That's just 2.5% percent of the $193,548 the New York Yankees pitcher and Los Angeles Angels outfielder were scheduled to earn each day during the 186-day season from their $36 million salaries, tied for the major league high this year.
The daily total was obtained by The Associated Press after it was confirmed by Major League Baseball and the players' association following their agreement last week on how to proceed during the stoppage.
Less veteran players receive smaller amounts specified in the agreement: $16,500, $30,000 or $60,000, depending on the contract.
MLB has delayed opening day until mid-May at the earliest, and it remains unclear when or if the season will start.
Under the terms of the deal, teams are combining to give $170 million in advance pay to players on 40-man rosters, injured lists and outright assignments to the minor leagues. The payments will be made in equal installments on the normal payroll schedule and do not have to be repaid is the season is scrapped. They cover from March 26, the original opening day, through May 24 or whenever the season starts, whichever is earlier.
Money is being split into four classes based on contract status. Young players not yet eligible for salary arbitration have what baseball calls split contracts, with different salaries depending on whether the player is in the major leagues or in the minors. Payments to the more senior players were determined by accounting for the less senior players, then dividing the remainder among players with so-called straight salaries — the same amount in the majors and minors.
A player receives $275 daily if his salary while in the minors is $46,000 to $91,799, a group that includes highly touted rookies such as Boston infielder Bobby Dalbec and Atlanta outfielder Cristian Pache.
Those with salaries in the minors from $91,800 to $149,999, a group that has signed at least their second big league contract, get $500 daily. Those players include well-regarded rookies such as Los Angeles Dodgers infielder Gavin Lux and Tampa Bay pitcher Brendan McKay.

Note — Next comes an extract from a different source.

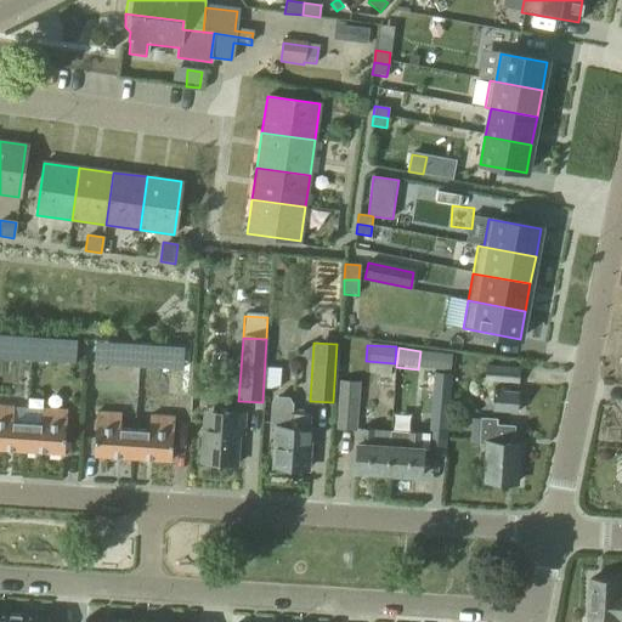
[(484,382),(518,385),(519,368),(485,366),(484,382)]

Players with salaries in the minors of $150,000 or more receive $1,000 daily, among them 2019 NL Rookie of the Year Pete Alonso of the New York Mets, 2019 AL Rookie of the Year Yordan Álvarez and 2018 AL Rookie of the Year Shohei Ohtani of the Los Angeles Angels.
Those with single salaries get the $4,775 a day. By agreeing to a long-term contract in January, White Sox outfielder Luis Robert moved up to that category.
Projected over a full 186-day season, the payments would work out to salaries of $888,150, $186,000, $93,000 and $51,150.
Players with straight salaries had the right to opt out of the advance payments, but none did in order to simplify the process, the players' association said Tuesday.
Illustrating the huge gap between unionized major leaguers and those with minor league contracts, MLB said Tuesday it was extending its $400 weekly allowances through May for players with minor league deals.